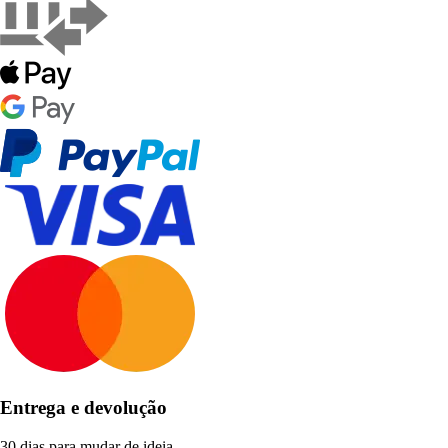
Entrega e devolução
30 dias para mudar de ideia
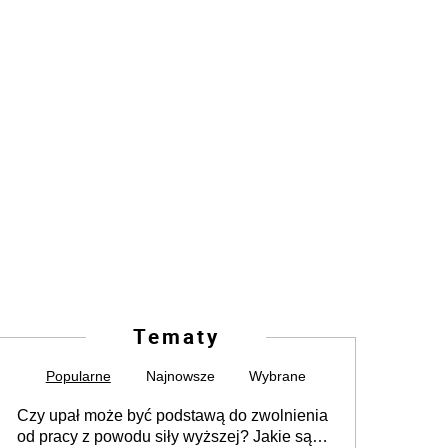
Tematy
Popularne
Najnowsze
Wybrane
Czy upał może być podstawą do zwolnienia
od pracy z powodu siły wyższej? Jakie są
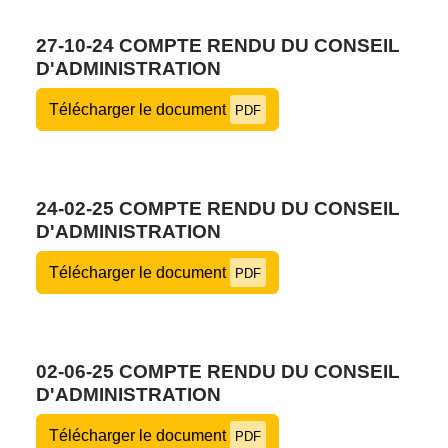
27-10-24 COMPTE RENDU DU CONSEIL
D'ADMINISTRATION
Télécharger le document
PDF
24-02-25 COMPTE RENDU DU CONSEIL
D'ADMINISTRATION
Télécharger le document
PDF
02-06-25 COMPTE RENDU DU CONSEIL
D'ADMINISTRATION
Télécharger le document
PDF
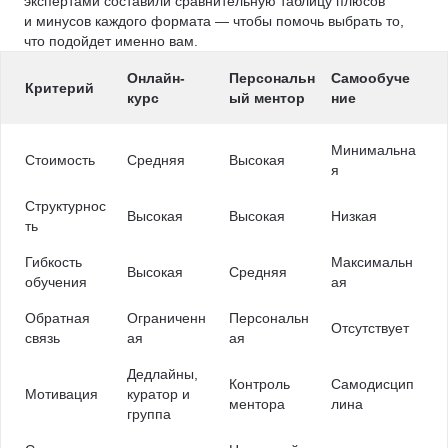
экспертами составили сравнительную таблицу плюсов
и минусов каждого формата — чтобы помочь выбрать то,
что подойдет именно вам.
Онлайн-
Персональн
Самообуче
Критерий
курс
ый ментор
ние
Минимальна
Стоимость
Средняя
Высокая
я
Структурнос
Высокая
Высокая
Низкая
ть
Гибкость
Максимальн
Высокая
Средняя
обучения
ая
Обратная
Ограниченн
Персональн
Отсутствует
связь
ая
ая
Дедлайны,
Контроль
Самодисцип
Мотивация
куратор и
ментора
лина
группа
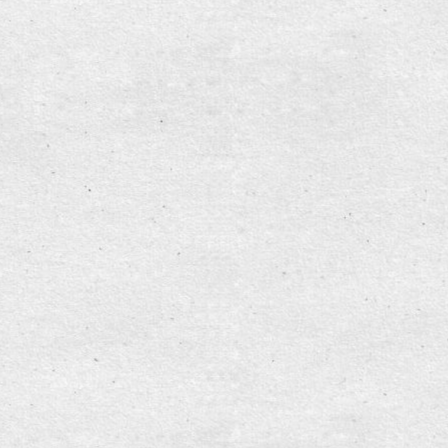
olejka B klasy
e 2012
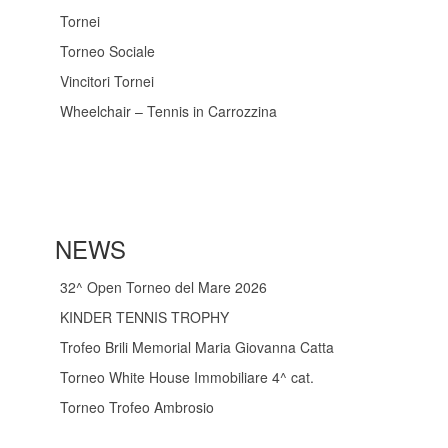
Tornei
Torneo Sociale
Vincitori Tornei
Wheelchair – Tennis in Carrozzina
NEWS
32^ Open Torneo del Mare 2026
KINDER TENNIS TROPHY
Trofeo Brili Memorial Maria Giovanna Catta
Torneo White House Immobiliare 4^ cat.
Torneo Trofeo Ambrosio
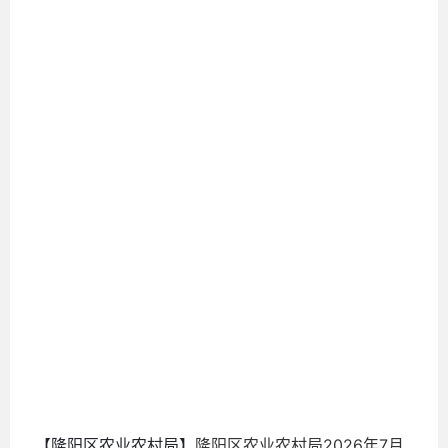
7
2026-
07-31
【隆阳区农业农村局】
隆阳区农业农村局2026年7月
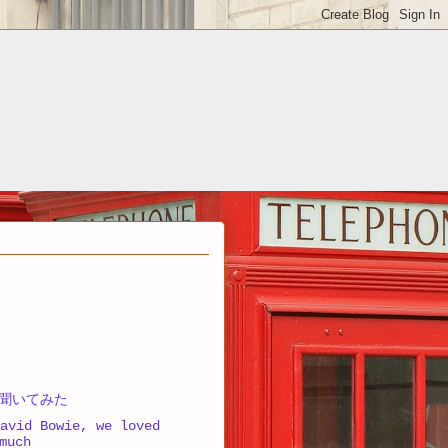
aに聞いてみた
avid Bowie, we loved
much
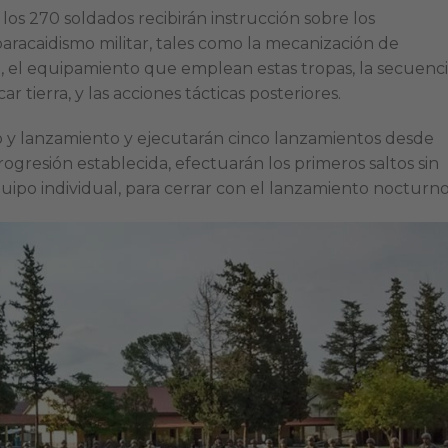
los 270 soldados recibirán instrucción sobre los
paracaidismo militar, tales como la mecanización de
, el equipamiento que
emplean estas tropas, la secuenc
r tierra, y las acciones tácticas posteriores.
lo y lanzamiento y ejecutarán cinco lanzamientos desde
ogresión establecida, efectuarán los primeros saltos sin
ipo individual, para cerrar con el lanzamiento nocturno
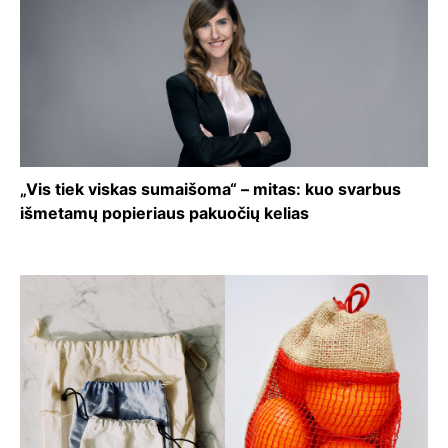
„Vis tiek viskas sumaišoma“ – mitas: kuo svarbus
išmetamų popieriaus pakuočių kelias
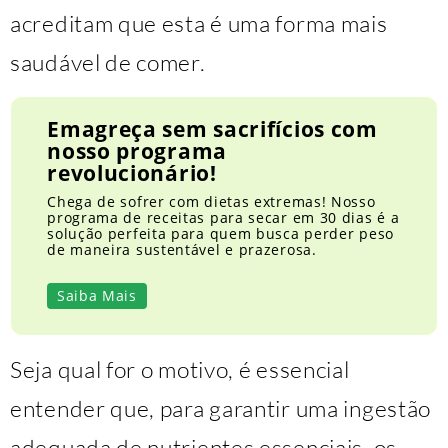
acreditam que esta é uma forma mais
saudável de comer.
Emagreça sem sacrifícios com
nosso programa
revolucionário!
Chega de sofrer com dietas extremas! Nosso
programa de receitas para secar em 30 dias é a
solução perfeita para quem busca perder peso
de maneira sustentável e prazerosa.
Saiba Mais
Seja qual for o motivo, é essencial
entender que, para garantir uma ingestão
adequada de nutrientes essenciais, os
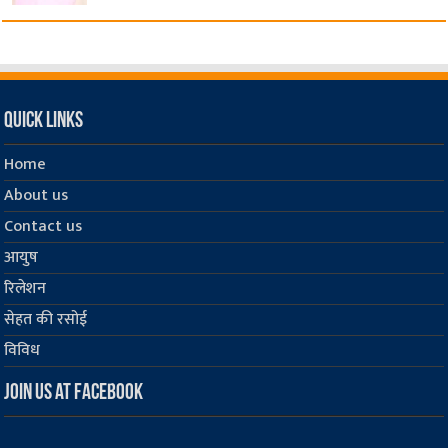
Quick Links
Home
About us
Contact us
आयुष
रिलेशन
सेहत की रसोई
विविध
Join us at Facebook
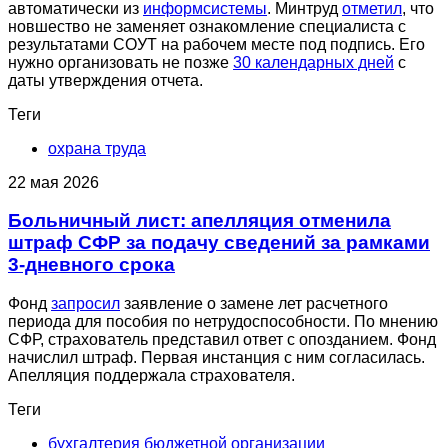
автоматически из
информсистемы
. Минтруд
отметил
, что
новшество не заменяет ознакомление специалиста с
результатами СОУТ на рабочем месте под подпись. Его
нужно организовать не позже
30 календарных дней
с
даты утверждения отчета.
Теги
охрана труда
22 мая 2026
Больничный лист: апелляция отменила
штраф СФР за подачу сведений за рамками
3-дневного срока
Фонд
запросил
заявление о замене лет расчетного
периода для пособия по нетрудоспособности. По мнению
СФР, страхователь представил ответ с опозданием. Фонд
начислил штраф. Первая инстанция с ним согласилась.
Апелляция поддержала страхователя.
Теги
бухгалтерия бюджетной организации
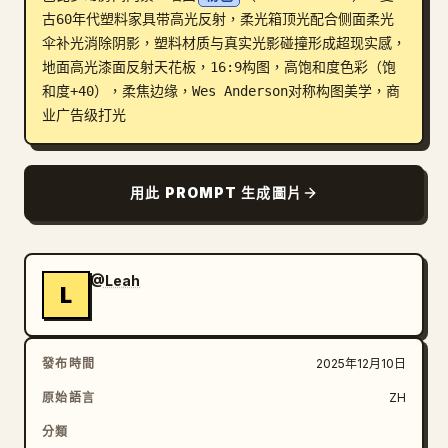
古60年代塑料家具带高光反射，柔光箱顶光配合侧面柔光
部落格
伞补光消除阴影，塑料材质与真实光影碰撞形成超现实感，
地面高光漆面反射天花板，16:9构图，高饱和度色彩（饱
和度+40），柔焦边缘，Wes Anderson对称构图美学，商
更新
业广告级打光
用此 PROMPT 生成圖片
@Leah
L
發布時間
2025年12月10日
原始語言
ZH
分類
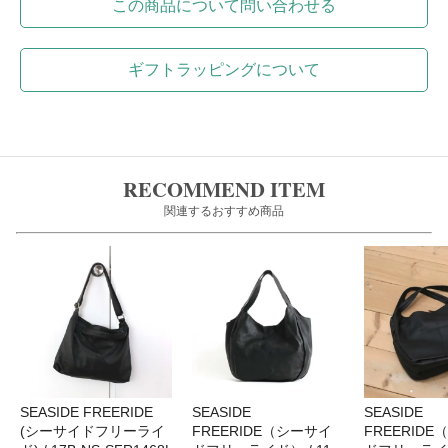
この商品について問い合わせる
ギフトラッピングについて
RECOMMEND ITEM
関連するおすすめ商品
SEASIDE FREERIDE
SEASIDE
SEASIDE
(シーサイドフリーライ
FREERIDE（シーサイ
FREERID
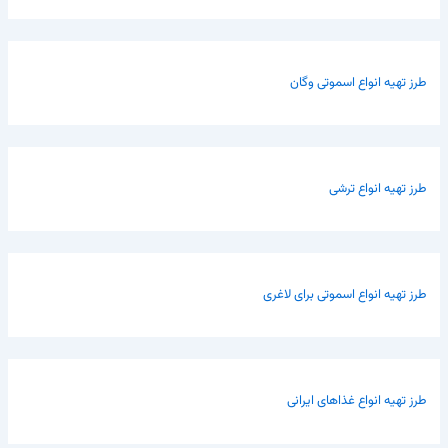
طرز تهیه انواع اسموتی وگان
طرز تهیه انواع ترشی
طرز تهیه انواع اسموتی برای لاغری
طرز تهیه انواع غذاهای ایرانی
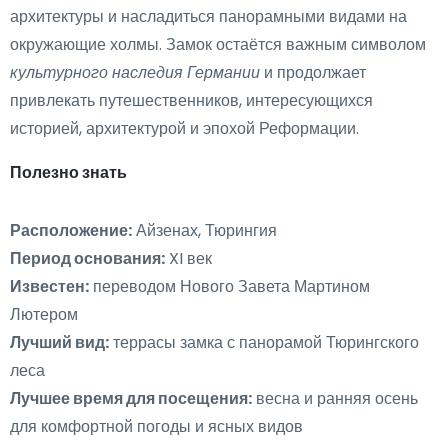
архитектуры и насладиться панорамными видами на
окружающие холмы. Замок остаётся важным символом
культурного наследия Германии
и продолжает
привлекать путешественников, интересующихся
историей, архитектурой и эпохой Реформации.
Полезно знать
Расположение:
Айзенах, Тюрингия
Период основания:
XI век
Известен:
переводом Нового Завета Мартином
Лютером
Лучший вид:
террасы замка с панорамой Тюрингского
леса
Лучшее время для посещения:
весна и ранняя осень
для комфортной погоды и ясных видов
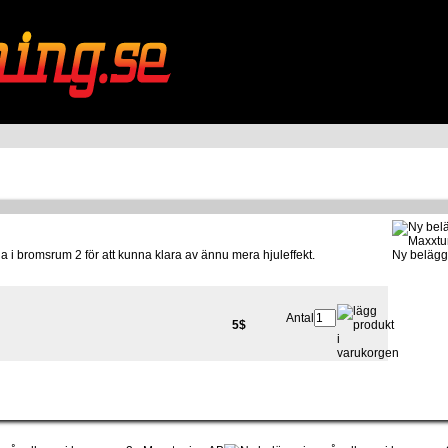
a i bromsrum 2 för att kunna klara av ännu mera hjuleffekt.
Ny belägg
Antal:
5$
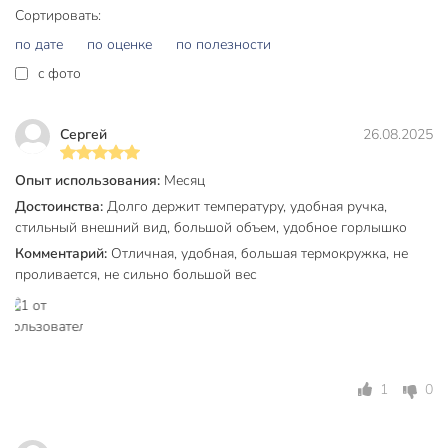
Сортировать:
внимание на эту модель. Закажите термокружку сейчас —
получите надежного спутника для напитков на выгодных
по дате
по оценке
по полезности
условиях!
c фото
Частые вопросы:
Сергей
26.08.2025
Для каких напитков подходит термокружка 0.9 л из
нержавеющей стали?
Опыт использования:
Месяц
Модель предназначена для любых напитков: кофе, чая,
Достоинства:
Долго держит температуру, удобная ручка,
воды, холодных и горячих. Широкая горловина облегчает
стильный внешний вид, большой объем, удобное горлышко
уход и наполнение.
Комментарий:
Отличная, удобная, большая термокружка, не
проливается, не сильно большой вес
Можно ли использовать термокружку в машине и на
даче?
Да, благодаря объему 0.9 л, ручке и крышке с отверстием
для питья, термокружка удобна для поездок, отдыха на
природе и работы.
1
0
Сколько времени термокружка держит температуру?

--

== About this exercise ==
Reply by stating only how many lines in the listing hold the word "удобная".

== Finished task ==
2